# Teks Bacaan
Buku ini ditulis pasca kerusuhan di Mako Brimob Mei 2018. Arif berharap bahwa buku ini akan menjadi sebuah karya yang bisa menjadi bukti bahwa ia telah berubah menjadi sosok yang baru. Draft awal bukunya selesai pada akhir Juni 2018 tapi baru bisa terbit akhir tahun 2020. Jadi memang masih fresh. 😊
Banyak orang yang bergaul dengan Arif tidak mengetahui bahwa ia adalah mantan narapidana kasus terorisme. Buku ini semacam pengakuan dan upaya menebus kesalahannya di masa lalu. Baginya mengekspos status mantan napiter tanpa sebuah karya itu hanya akan seperti ‘memohon perhatian’ dari masyarakat. “Padahal saya ingin lebih dari itu. Saya ingin menebus kesalahan di masa lalu dengan berkarya untuk umat.” demikian akunya.
Selama 2,5 tahun terakhir Arif telah menjadi penulis aktif di ruangobrol.id, credible voice dan peneliti di Kreasi Prasasti Perdamaian, tetapi masih jauh lebih banyak orang yang belum mengetahui bahwa Arif adalah mantan napiter dan apa yang ia lakukan selama menjadi teroris. Buku ini bisa menjawab semua itu. Dengan terbitnya buku “Internetistan” ini, Arif ingin menunjukkan bahwa ia telah kembali sepenuhnya ke tengah umat dengan sebuah karya yang menjelaskan mengapa dan bagaimana ia dulu bisa terjerumus dalam pergaulan teroris. Tidak hanya menjelaskan refleksi kisah masa lalu, tetapi juga menjelaskan tentang tantangan umat Islam dan bangsa Indonesia dalam penyebaran faham radikal-ekstrim di era digital.
Buku ini berisi kisah bagaimana perjalanan Arif di dalam kelompok ‘jihadis radikal’ sejak awal mulai tertarik kepada doktrin dan propaganda terorisme, terlibat dalam kegiatan terorisme, hingga memutuskan untuk berhenti dan keluar lalu menemukan banyak pelajaran setelah melakukan refleksi.
Informasi baru yang mungkin bisa diperoleh di buku ini adalah soal penggunaan internet dalam gerakan jihad global. Judul Internetistan dipilih menjadi kosakata baru yang memiliki makna : bahwa dulu orang berjihad harus ke Afghanistan dan medan jihad sejenis, namun sekarang cukup melalui internet orang sudah bisa terlibat dalam jihad global, apalagi lokal. Perlu diketahui bahwa para pendukung ISIS itu mayoritas direkrut melalui internet dan media Sosial, yang artinya tahapan menjadi radikalnya itu sangat singkat alias instan.

# Kumpulan Data

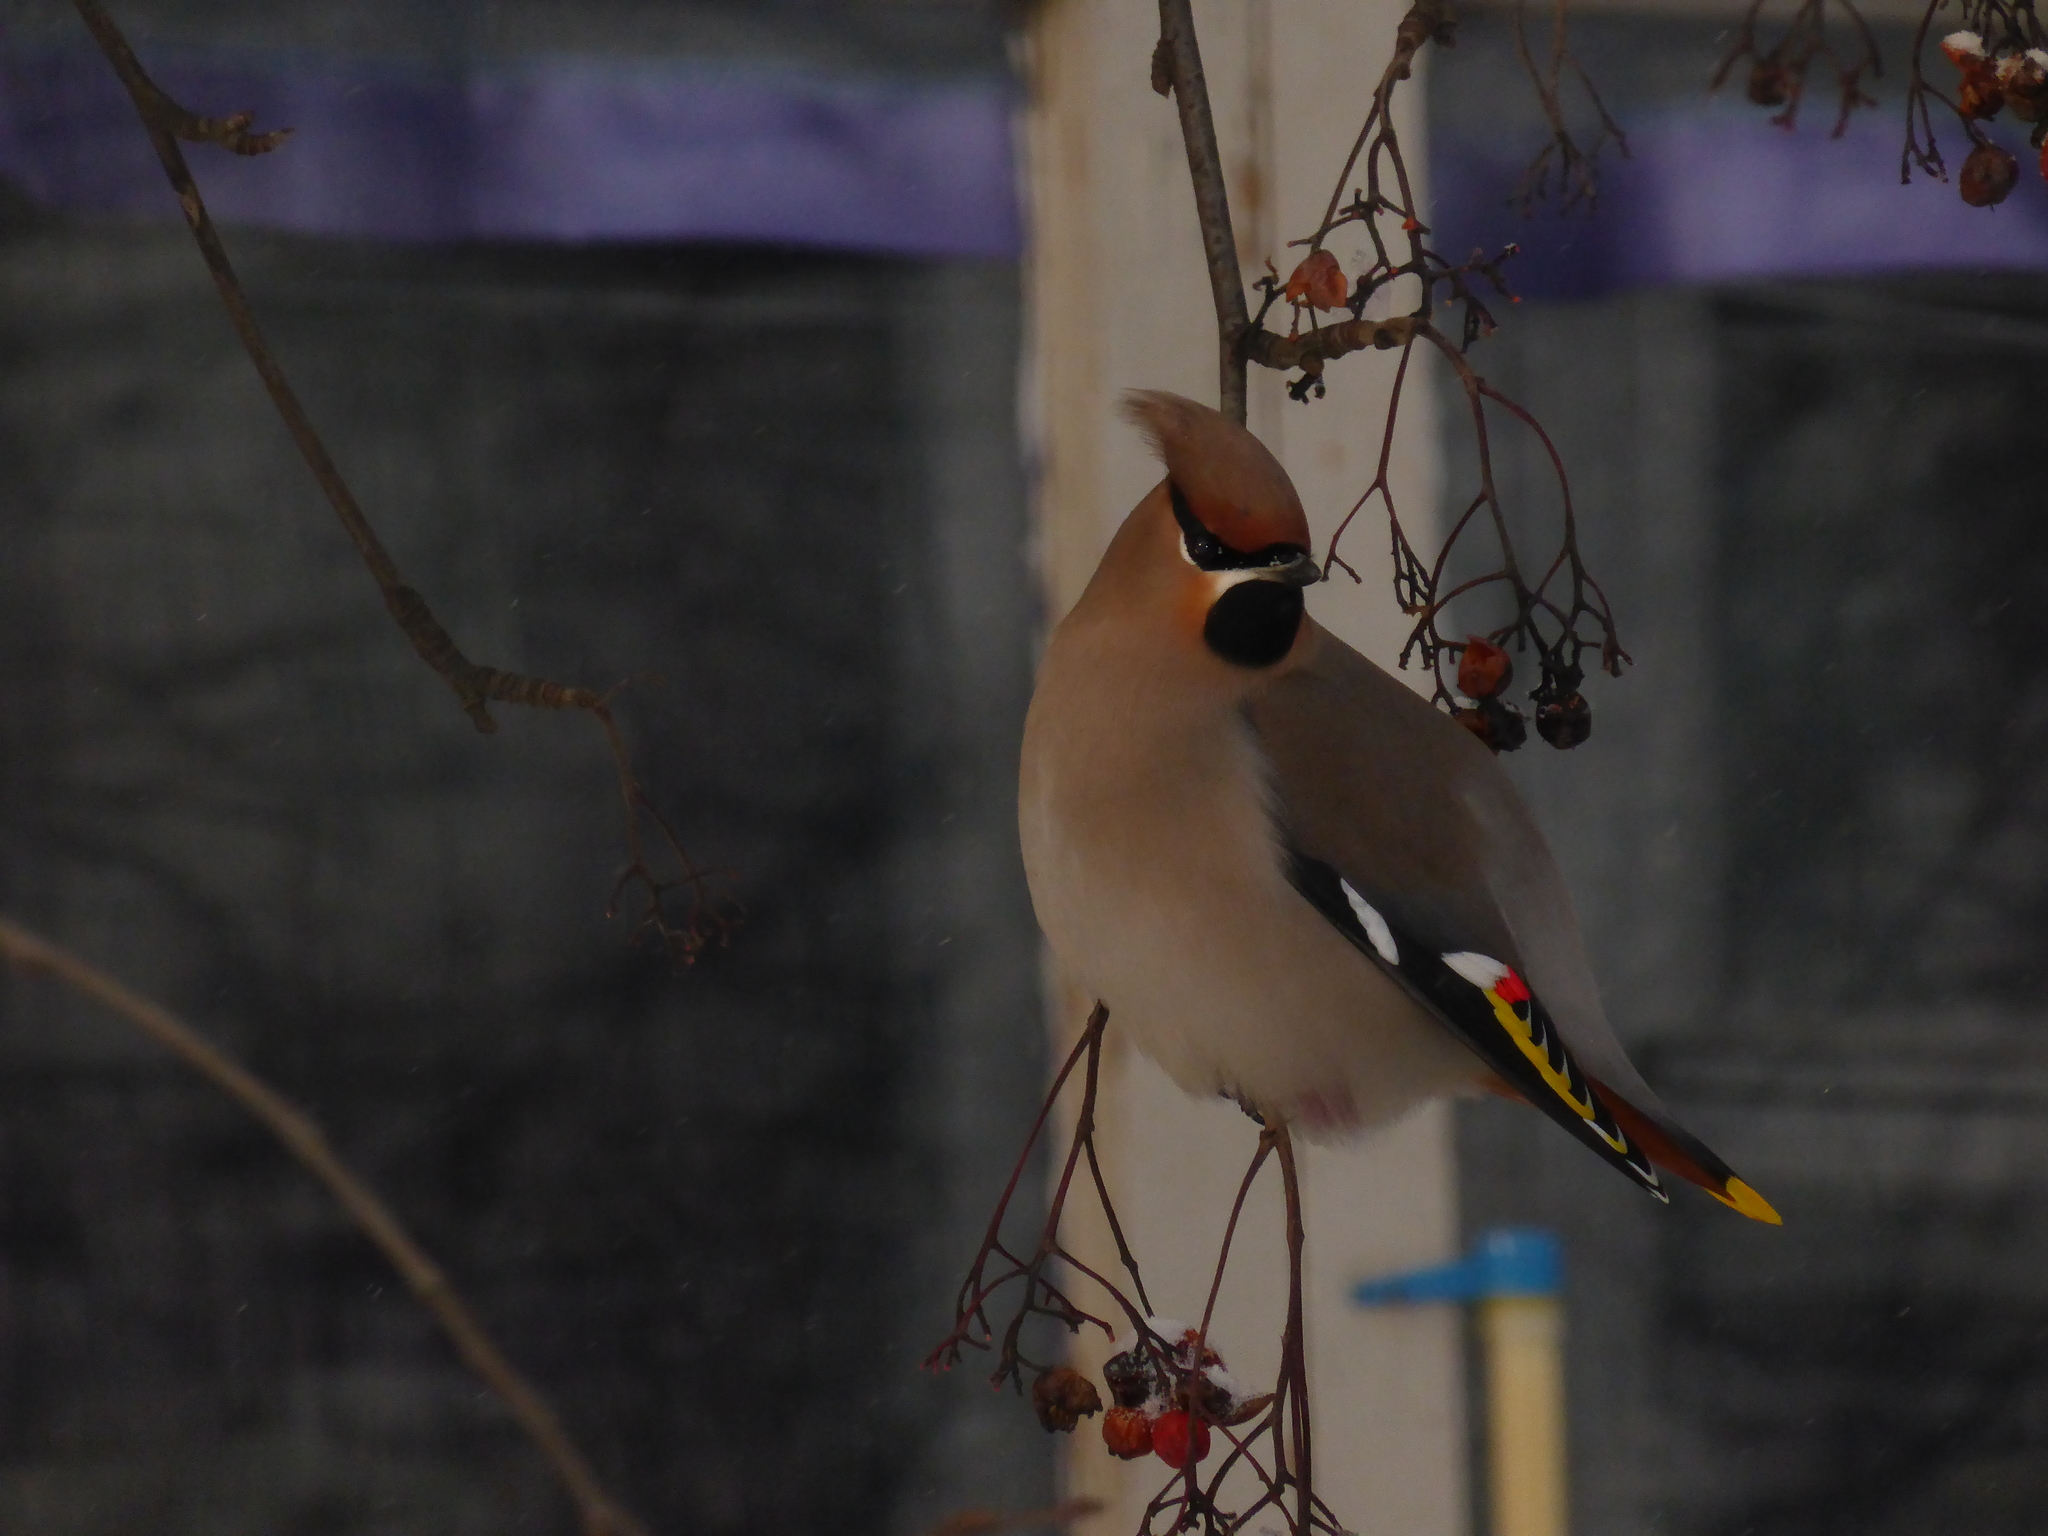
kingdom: Animalia
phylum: Chordata
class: Aves
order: Passeriformes
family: Bombycillidae
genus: Bombycilla
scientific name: Bombycilla garrulus
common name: Bohemian waxwing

# Soal Tertulis 1
Ubah kalimat berikut dari teks bacaan ke dalam bahasa Inggris: "Draft awal bukunya selesai pada akhir Juni 2018 tapi baru bisa terbit akhir tahun 2020."
# Soal Tertulis 2
Menurut teks bacaan, lewat apa sebagian besar pendukung ISIS direkrut?

# Jawaban yang Diharapkan 1
The initial draft of the book was finished at the end of June 2018, but it could only be published at the end of 2020.

# Jawaban yang Diharapkan 2
Melalui internet dan media sosial.